- **WHAT YOU SHOULD DO**
Please give back word for word the lines below, from the first one through the one with "middle mcp: (74, 121)".

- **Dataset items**
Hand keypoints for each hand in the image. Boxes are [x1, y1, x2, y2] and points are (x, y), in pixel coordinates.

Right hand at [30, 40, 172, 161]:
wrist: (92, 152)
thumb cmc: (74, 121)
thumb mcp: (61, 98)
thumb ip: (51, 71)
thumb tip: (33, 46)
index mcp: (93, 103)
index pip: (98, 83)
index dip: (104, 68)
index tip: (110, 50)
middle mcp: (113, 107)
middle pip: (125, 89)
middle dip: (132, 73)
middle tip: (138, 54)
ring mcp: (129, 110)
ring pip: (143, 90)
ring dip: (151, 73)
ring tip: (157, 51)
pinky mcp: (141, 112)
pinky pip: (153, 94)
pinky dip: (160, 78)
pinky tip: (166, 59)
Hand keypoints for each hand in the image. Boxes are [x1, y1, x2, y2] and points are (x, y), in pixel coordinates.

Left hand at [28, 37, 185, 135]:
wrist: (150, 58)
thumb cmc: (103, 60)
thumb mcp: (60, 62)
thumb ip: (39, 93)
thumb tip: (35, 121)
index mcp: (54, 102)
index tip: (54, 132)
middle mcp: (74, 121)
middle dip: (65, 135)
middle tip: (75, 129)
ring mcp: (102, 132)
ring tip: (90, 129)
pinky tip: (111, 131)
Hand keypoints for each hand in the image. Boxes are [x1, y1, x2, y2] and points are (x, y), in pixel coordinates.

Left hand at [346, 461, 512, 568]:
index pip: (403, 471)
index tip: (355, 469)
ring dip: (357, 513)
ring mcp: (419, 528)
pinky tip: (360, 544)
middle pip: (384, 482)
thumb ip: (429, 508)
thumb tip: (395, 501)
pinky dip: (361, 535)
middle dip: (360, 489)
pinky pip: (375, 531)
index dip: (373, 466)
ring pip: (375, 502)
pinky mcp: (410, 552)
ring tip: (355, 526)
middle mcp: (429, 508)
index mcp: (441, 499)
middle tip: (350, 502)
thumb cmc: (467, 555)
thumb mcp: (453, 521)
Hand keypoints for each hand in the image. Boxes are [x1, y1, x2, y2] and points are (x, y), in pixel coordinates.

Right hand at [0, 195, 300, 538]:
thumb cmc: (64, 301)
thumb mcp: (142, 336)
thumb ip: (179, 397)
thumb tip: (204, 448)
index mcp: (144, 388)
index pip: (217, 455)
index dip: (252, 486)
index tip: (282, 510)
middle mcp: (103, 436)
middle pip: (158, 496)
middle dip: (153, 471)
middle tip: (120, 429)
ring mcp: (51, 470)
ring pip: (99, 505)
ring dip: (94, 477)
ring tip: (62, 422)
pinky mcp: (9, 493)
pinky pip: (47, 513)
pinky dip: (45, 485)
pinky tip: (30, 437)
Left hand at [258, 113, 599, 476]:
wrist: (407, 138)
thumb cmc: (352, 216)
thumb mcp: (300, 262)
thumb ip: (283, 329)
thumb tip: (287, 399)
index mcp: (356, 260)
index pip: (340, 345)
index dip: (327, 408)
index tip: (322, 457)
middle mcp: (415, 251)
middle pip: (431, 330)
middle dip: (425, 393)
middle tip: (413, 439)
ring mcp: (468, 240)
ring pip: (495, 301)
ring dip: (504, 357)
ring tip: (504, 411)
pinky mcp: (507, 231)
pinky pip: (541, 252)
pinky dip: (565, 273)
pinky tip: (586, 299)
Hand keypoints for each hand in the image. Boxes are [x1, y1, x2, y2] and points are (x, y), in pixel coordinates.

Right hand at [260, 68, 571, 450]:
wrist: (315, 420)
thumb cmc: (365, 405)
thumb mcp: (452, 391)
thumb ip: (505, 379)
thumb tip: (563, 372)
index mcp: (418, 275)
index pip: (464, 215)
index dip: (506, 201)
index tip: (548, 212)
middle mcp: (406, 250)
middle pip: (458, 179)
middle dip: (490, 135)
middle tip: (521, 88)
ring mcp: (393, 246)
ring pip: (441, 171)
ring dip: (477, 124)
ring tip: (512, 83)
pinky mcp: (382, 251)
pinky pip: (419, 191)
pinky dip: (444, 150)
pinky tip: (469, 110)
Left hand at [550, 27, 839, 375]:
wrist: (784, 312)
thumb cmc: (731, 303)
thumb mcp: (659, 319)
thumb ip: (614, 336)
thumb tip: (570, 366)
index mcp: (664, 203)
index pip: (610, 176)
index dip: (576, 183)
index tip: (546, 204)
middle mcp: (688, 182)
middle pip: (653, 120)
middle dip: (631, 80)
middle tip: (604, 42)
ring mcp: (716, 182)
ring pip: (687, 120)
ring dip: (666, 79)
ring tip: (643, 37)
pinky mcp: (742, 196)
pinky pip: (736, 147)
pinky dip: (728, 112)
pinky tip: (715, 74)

- **SOLUTION FOR THIS TASK**
Hand keypoints for each hand in the image. Boxes are [x1, y1, x2, y2] and points are (x, y), in pixel coordinates.

Right hand at [30, 40, 172, 161]:
wrist: (92, 152)
thumb cmc: (74, 121)
thumb mcp: (61, 98)
thumb ip: (51, 71)
thumb tip: (33, 46)
index mcp: (93, 103)
index pip: (98, 83)
index dip: (104, 68)
index tip: (110, 50)
middle mcp: (113, 107)
middle pip: (125, 89)
middle dip: (132, 73)
middle tip: (138, 54)
ring mcp: (129, 110)
ring pip: (143, 90)
ring dip: (151, 73)
ring tip: (157, 51)
pinky mcp: (141, 112)
pinky pip: (153, 94)
pinky dip: (160, 78)
pinky tip: (166, 59)
Hand keypoints for each hand in the image. Boxes are [x1, y1, x2, y2] and points are (x, y), in pixel coordinates.

Left hand at [28, 37, 185, 135]:
wrist: (150, 58)
thumb cmc: (103, 60)
thumb mcp: (60, 62)
thumb ip: (39, 93)
thumb tip: (35, 121)
index mcp: (54, 102)
index tip: (54, 132)
middle mcp: (74, 121)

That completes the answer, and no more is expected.